The State Theatre Building on South Broadway served many a function over the many decades it has stood. Never before has it been a musical instrument.
William Close changed all that on January 28, in a series of performances. Starting at 5pm and then every hour on the hour after that, until the final performance starting at 10pm, the State Theatre Building became an integral part of the largest musical instrument in this world.
Welcome back to Broadway
From 4 p.m. to 11 p.m. people of all ages were invited to relish in hours of entertainment including music, games, activities for kids and adults, art installations, acrobats, fashion designers, food trucks, and several performances on 10 different stages. The free event allowed the public to step inside the six historic theaters on Broadway for special performances and installations, including special performances by William Close.

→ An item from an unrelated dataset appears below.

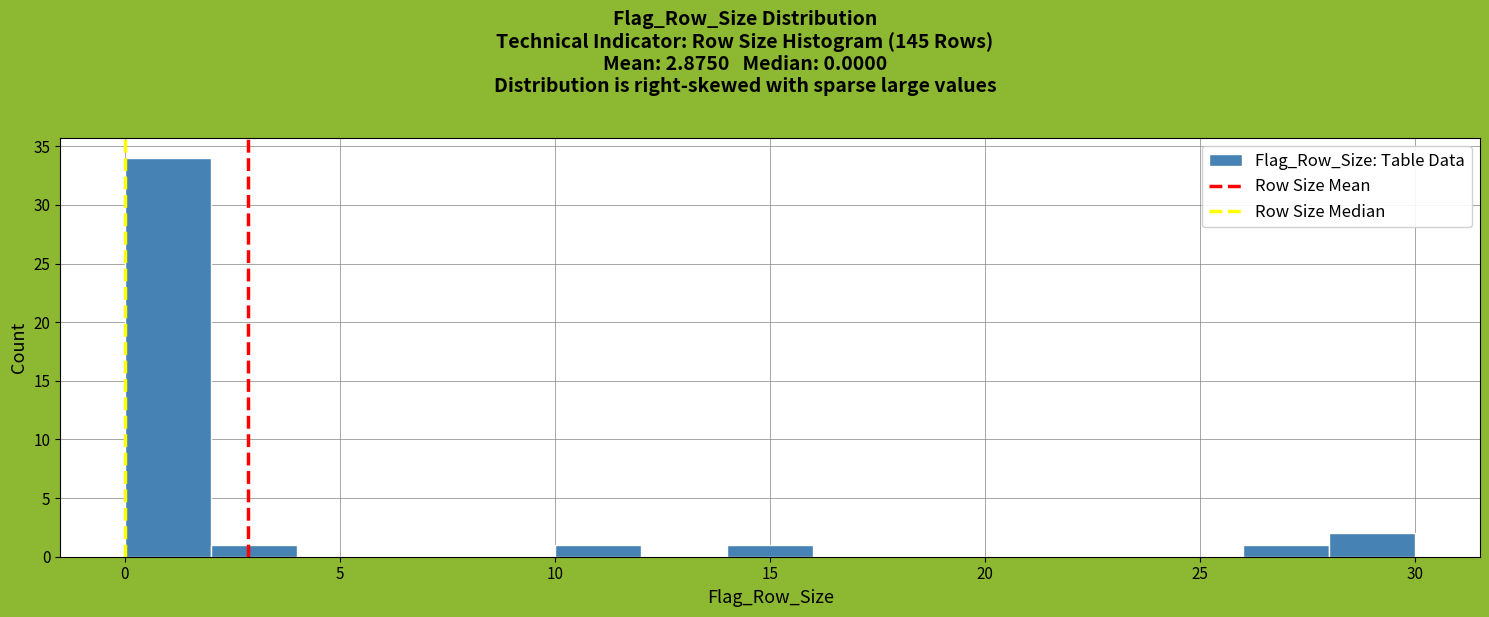

Which range on the x-axis has the tallest bar?

0 to 2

He calls it an Earth Harp.
Imagine if you will a series of very long strings. Very long. Once installed, they will stretch from the Festival Area on 7th street all the way to the top floor of the twelve-story State Theatre Building. Held taught, the strings await William Close. He must don gloves coated with violin resin in order to play the instrument—which involves running his hands along those strings. It sounds not unlike a cello, but writ huge. The city street itself, plus the building erected way back in the 1920s, will form part of the instrument, giving a depth and power to the music which truly cannot really be appreciated via sound alone. More than any acoustic performance by any guitarist or violinist imaginable, the Earth Harp can only be experienced rather than simply heard.
Which has always been the whole point.
William Close founded and serves as Artistic Director for the MASS Ensemble. MASS stands for Music Architecture Sound and Sculpture. It exists to push artistic boundaries, blending music and architecture into performances unlike any other that exist today. Perhaps never before. Having studied both sound design and sculpture at the renowned Art Institute of Chicago, Close ended up inventing over 100 new musical instruments (so far). Eventually his installations/performances graced some of the most famous performance venues on the planet. They include Lincoln Center in New York City, the Kennedy Center in Washington DC, the Coliseum in Rome itself, as well as the Grand Theater in Hong Kong and Macau.

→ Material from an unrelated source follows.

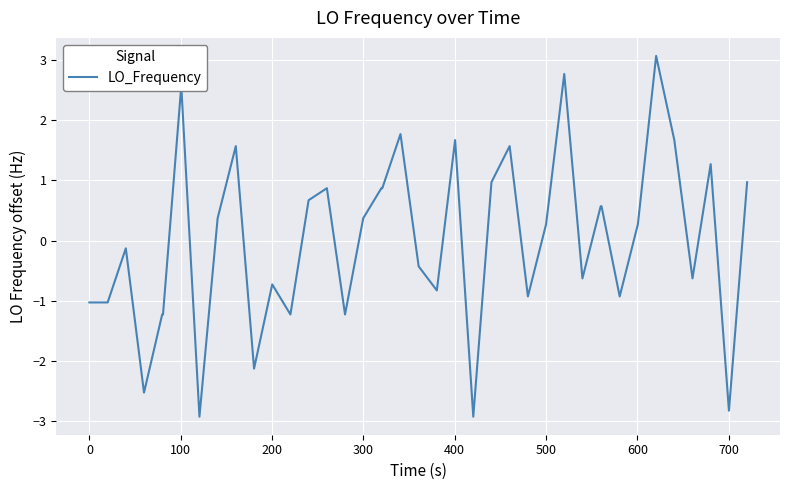

What is the maximum value shown in the chart?

3.1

Now, he does his work in downtown Los Angeles, with his most famous creation.
The Earth Harp first saw installation and performance in 1999 (just in time for a new millennium), when the strings to be played stretched across a thousand foot valley, turning the Earth itself into part of the instrument! The precise details of each installation change with the details of the venue. Sometimes he installs it into a more or less regular theatre, turning making the stage and house and entire interior into part of the instrument! Other times, such as when the Earth Harp was played with Seattle’s Space Needle, the installation turns an open space into part of the Harp. Having done this so many times, Close has about 15 different configurations from which to choose now!

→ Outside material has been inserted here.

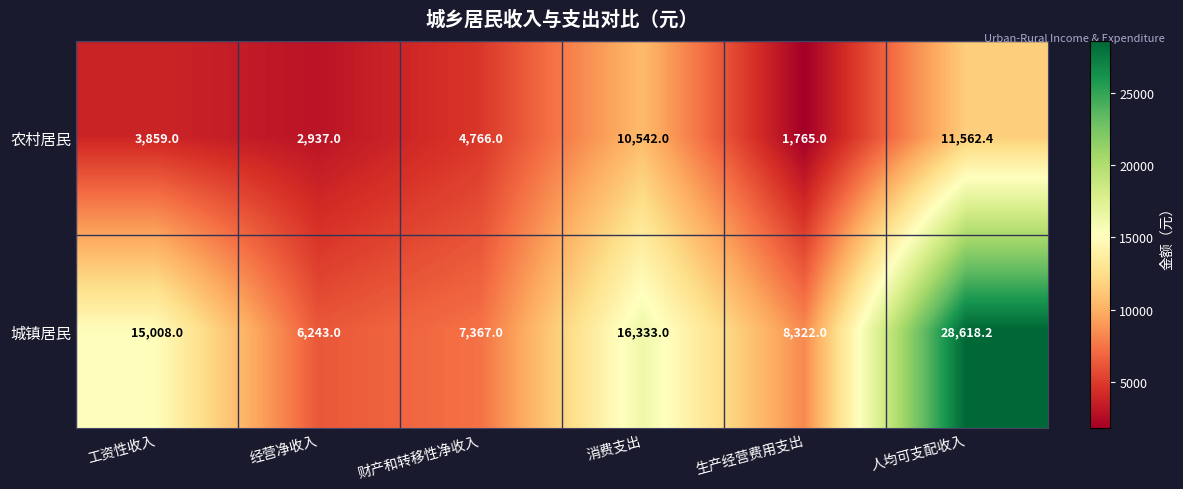

At which category is the sum across all series the highest?

人均可支配收入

Back in the 1920s, when the State Theatre deserved the name “brand new” it stood at the cutting edge for entertainment in the city. Street cars intersected nearby. MGM owned the building and used it to premier one major motion picture after another. As times changed, and Hollywood becomes more associated with major film events, the State saw renovation and eventual specialization as a Spanish Language cinema (since Los Angeles’ population was, is and most likely will remain profoundly multi-ethnic as well as bilingual). In the early 2000s the building became a church.
However, for over five glorious hours on January 28 in the 2017th year of the common era, it became part of the largest musical instrument currently in the world. No recording of this event can possibly do it justice. However, since this extraordinary concert will take place on the street, it cannot be anything but free. A unique experience with few parallels one can find.